Wie ein Geschworenenprozess abläuft

Wie ein Geschworenenprozess abläuft
Männer und Frauen, alt und jung, in Hemd, Bluse oder Kapuzenpullover – sie entscheiden heute über das Schicksal eines ihnen fremden Mannes.

Männer und Frauen, alt und jung, in Hemd, Bluse oder Kapuzenpullover – unterschiedlichste Menschen sitzen auf den Holzsesseln neben der Richterbank. Sie sehen erwartungsvoll aus, aber auch angespannt. Immerhin werden sie heute über das Schicksal eines ihnen fremden Mannes bestimmen. Denn das ist ihre Aufgabe als Geschworene: Sie entscheiden, ob der Angeklagte einen Mord begangen hat. Dieser sitzt jetzt in der Mitte des Saals und das Verfahren beginnt.
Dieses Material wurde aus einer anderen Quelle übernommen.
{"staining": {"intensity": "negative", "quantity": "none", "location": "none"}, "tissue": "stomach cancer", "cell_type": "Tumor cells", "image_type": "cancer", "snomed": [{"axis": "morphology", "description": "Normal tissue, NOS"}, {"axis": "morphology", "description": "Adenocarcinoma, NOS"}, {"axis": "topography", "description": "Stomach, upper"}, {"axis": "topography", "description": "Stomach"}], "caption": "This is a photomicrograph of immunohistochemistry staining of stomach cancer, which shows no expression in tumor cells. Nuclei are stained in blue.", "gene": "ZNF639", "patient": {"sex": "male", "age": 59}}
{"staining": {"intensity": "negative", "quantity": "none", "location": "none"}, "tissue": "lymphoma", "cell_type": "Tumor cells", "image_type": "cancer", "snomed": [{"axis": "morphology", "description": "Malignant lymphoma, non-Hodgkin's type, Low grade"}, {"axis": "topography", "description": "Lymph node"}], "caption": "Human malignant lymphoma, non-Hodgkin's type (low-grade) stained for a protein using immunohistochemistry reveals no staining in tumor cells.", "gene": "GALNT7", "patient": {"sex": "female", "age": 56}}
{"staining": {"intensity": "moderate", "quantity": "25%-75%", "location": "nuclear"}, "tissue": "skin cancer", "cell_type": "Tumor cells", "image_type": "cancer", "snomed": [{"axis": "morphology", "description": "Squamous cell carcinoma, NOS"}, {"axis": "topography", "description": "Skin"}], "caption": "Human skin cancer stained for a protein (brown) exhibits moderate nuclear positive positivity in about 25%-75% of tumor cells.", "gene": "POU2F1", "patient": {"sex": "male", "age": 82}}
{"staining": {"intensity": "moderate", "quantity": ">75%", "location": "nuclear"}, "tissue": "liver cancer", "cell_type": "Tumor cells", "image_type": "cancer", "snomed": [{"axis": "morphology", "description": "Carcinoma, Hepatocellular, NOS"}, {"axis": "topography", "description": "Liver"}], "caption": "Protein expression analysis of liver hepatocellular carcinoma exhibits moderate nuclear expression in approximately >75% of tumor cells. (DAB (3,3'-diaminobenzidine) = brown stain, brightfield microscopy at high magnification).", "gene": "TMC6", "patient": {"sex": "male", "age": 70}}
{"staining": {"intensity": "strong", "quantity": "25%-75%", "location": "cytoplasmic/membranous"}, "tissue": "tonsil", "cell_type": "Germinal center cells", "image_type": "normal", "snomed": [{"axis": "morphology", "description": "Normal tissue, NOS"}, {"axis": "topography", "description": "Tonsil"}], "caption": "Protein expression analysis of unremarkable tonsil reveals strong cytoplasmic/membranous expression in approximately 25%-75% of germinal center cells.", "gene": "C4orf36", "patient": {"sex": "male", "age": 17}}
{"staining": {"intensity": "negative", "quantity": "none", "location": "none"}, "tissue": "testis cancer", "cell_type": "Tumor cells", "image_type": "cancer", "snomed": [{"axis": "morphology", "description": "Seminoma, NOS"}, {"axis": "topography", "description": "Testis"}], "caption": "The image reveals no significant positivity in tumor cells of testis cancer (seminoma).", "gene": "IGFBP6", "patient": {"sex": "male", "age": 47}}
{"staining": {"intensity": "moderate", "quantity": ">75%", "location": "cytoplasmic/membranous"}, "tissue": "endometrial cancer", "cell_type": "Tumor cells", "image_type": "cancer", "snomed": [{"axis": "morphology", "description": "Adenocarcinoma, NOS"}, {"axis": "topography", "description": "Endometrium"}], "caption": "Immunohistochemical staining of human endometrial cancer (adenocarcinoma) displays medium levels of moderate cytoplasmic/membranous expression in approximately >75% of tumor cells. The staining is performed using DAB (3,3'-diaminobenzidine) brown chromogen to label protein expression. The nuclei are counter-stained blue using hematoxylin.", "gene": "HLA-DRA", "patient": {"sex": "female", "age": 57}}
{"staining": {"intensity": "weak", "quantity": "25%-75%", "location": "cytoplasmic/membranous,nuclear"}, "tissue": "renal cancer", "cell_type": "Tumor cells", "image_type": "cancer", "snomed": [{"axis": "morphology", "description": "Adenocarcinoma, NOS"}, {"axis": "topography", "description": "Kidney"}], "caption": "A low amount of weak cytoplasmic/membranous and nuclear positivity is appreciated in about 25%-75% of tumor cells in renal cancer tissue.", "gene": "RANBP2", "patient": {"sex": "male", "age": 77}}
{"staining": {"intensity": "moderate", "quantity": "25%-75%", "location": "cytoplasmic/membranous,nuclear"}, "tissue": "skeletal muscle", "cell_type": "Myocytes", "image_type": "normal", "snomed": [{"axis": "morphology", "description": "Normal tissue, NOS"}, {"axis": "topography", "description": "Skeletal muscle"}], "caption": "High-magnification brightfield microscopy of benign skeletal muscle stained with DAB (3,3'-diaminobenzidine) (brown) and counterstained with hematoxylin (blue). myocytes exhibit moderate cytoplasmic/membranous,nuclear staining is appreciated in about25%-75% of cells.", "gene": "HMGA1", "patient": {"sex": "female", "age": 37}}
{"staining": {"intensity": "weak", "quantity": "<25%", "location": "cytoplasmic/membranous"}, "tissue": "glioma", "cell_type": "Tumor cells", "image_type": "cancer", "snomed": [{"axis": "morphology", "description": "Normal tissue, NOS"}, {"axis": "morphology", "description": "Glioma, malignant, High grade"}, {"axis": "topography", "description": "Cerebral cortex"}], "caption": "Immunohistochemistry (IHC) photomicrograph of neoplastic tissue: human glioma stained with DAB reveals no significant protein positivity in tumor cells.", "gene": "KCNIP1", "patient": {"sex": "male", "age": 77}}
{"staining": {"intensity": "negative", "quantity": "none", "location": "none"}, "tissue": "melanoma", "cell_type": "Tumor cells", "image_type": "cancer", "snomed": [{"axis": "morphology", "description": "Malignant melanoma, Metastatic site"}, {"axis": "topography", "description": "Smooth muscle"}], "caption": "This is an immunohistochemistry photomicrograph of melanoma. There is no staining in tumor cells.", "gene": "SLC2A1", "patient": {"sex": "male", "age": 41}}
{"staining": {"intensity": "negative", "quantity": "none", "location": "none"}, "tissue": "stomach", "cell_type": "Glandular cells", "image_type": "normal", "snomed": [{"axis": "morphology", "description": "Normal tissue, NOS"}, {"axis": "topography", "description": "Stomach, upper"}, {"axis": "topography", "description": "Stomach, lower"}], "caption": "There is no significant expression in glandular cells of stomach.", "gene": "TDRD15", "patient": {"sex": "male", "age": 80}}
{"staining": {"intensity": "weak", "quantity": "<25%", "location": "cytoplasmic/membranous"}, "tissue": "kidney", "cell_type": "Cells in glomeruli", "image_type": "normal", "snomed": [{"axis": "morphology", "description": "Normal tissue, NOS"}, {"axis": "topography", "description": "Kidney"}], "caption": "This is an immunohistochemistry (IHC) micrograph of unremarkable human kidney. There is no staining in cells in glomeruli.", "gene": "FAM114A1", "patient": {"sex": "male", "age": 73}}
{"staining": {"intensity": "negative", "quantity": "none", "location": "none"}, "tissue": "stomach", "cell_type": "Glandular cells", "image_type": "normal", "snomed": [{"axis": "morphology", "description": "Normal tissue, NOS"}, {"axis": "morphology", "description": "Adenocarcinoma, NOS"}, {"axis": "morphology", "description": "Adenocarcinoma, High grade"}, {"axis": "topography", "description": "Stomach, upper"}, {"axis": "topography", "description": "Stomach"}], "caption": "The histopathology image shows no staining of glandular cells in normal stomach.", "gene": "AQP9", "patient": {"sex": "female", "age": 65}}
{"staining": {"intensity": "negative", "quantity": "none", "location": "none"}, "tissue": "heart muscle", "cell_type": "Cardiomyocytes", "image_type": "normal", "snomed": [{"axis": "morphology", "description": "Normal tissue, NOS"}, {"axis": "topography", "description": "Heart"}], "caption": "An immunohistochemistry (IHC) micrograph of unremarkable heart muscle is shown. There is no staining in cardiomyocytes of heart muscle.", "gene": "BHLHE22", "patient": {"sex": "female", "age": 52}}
Die Geschworenen werden zuerst vereidigt und lauschen danach interessiert der vorsitzenden Richterin. Als der Angeklagte seine Tat in allen Details schildert, bekommen manche feuchte Augen. Danach sagen die Zeugen aus und es gibt eine kurze Verschnaufpause bevor im Anschluss die Sachverständigen sprechen.

Ein Gerichtsmediziner beschreibt die Verletzungen des Opfers. Einzelne Geschworene halten sich angewidert die Hände vors Gesicht, bei anderen zeigt sich langsam die Müdigkeit.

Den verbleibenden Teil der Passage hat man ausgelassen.